TAREFA A EXECUTAR
No trecho sobre a novação, quais artigos do Código Civil Brasileiro de 2002 a mantiveram?

TRECHO DO TEXTO
################
Historicamente, de acordo com o magistério de Washington de Barros Monteiro, a novação "desempenhava papel de grande relevo no direito romano, porquanto nesse direito, uma vez contraída determinada obrigação, não mais se poderia alterar, exceto através de nova obrigação, que se substituísse à primeira".1

Assim sendo, a novação, tal qual era utilizada no direito romano, alicerçava o princípio da intransmissibilidade das obrigações, antagônico à livre transmissão do crédito e à liberdade das transações.

Por isso, a maioria dos países retirou de seus códigos a figura da novação, ou lhe diminuiu o relevo, como é o caso da Alemanha e Suíça.

O Código Civil Brasileiro de 2002 manteve a novação, nos termos dos arts. 360/367 do CC, atribuindo-lhe, segundo Washington de Barros Monteiro,2 características próprias e efeitos jurídicos apreciáveis, diferindo radicalmente do conceito romano.
################
DADOS ARMAZENADOS
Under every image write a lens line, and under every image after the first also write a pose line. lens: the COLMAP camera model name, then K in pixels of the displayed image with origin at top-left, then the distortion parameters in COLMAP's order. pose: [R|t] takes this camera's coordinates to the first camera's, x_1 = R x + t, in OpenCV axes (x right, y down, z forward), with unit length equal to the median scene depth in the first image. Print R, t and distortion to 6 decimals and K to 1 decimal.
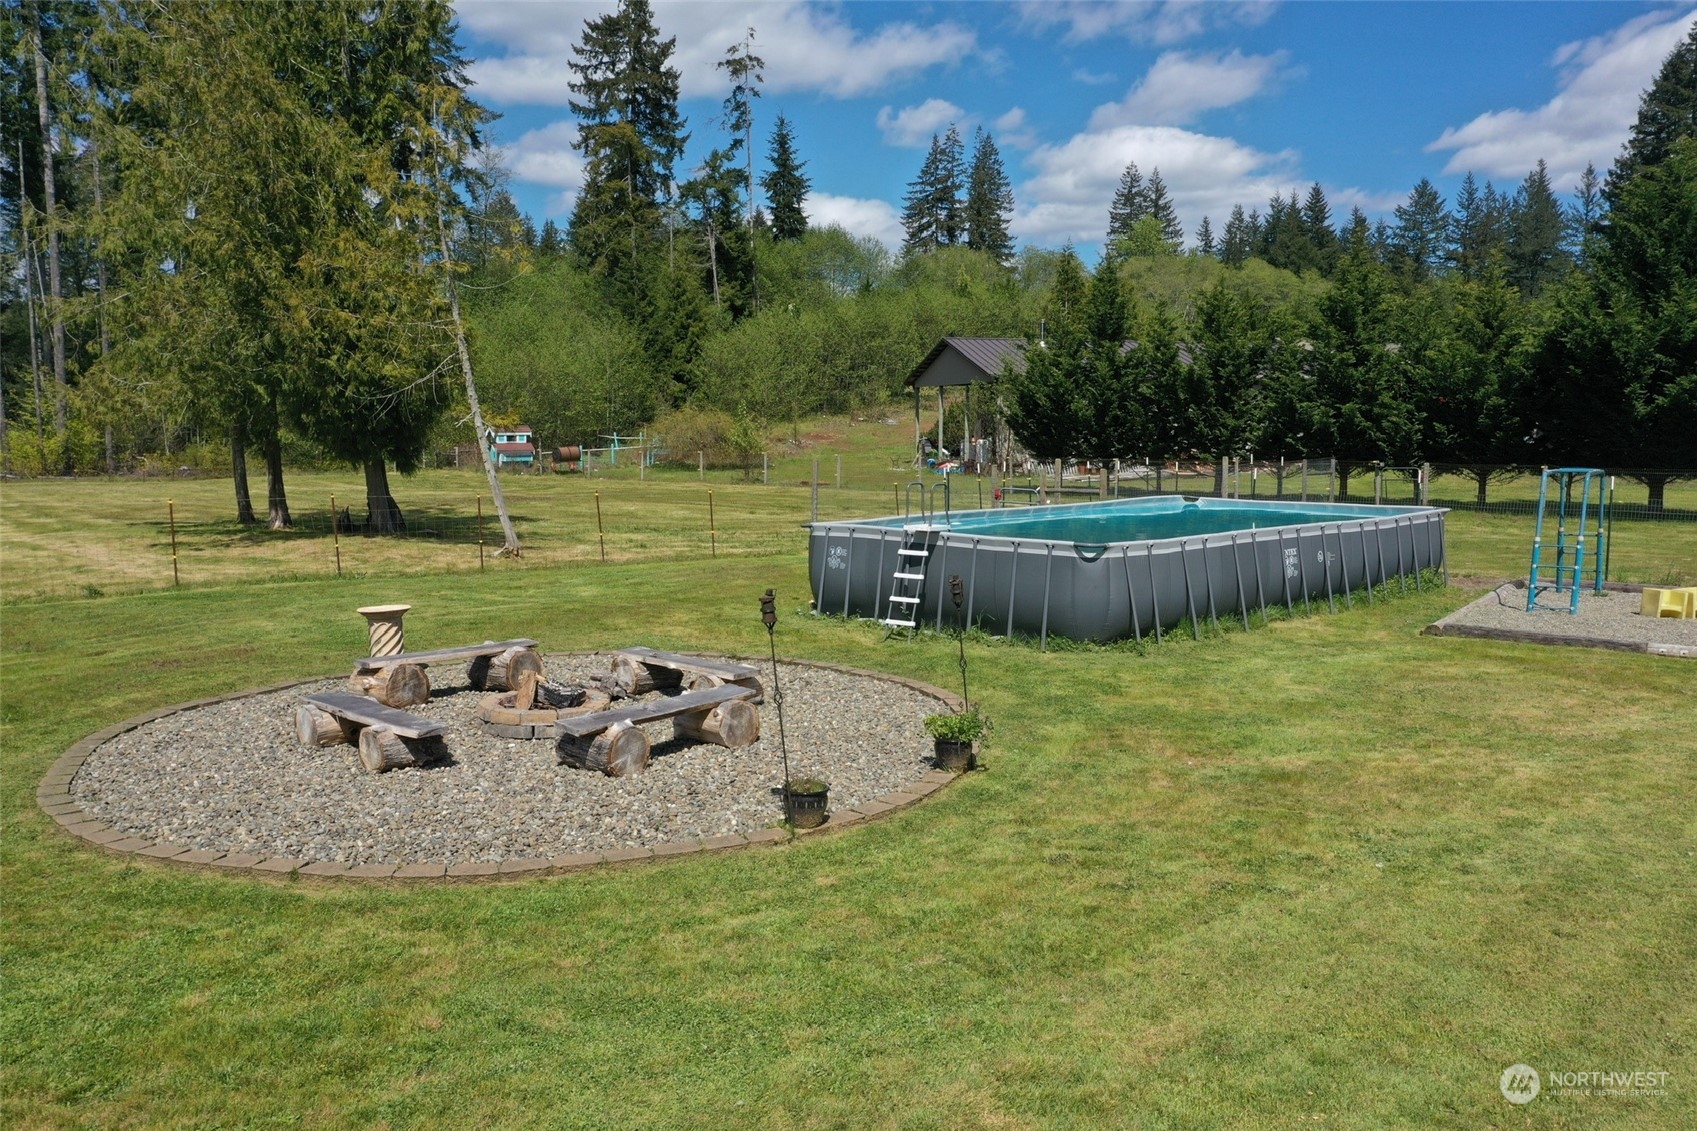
################
RESPOSTA DA TAREFA
Os arts. 360 a 367 do Código Civil.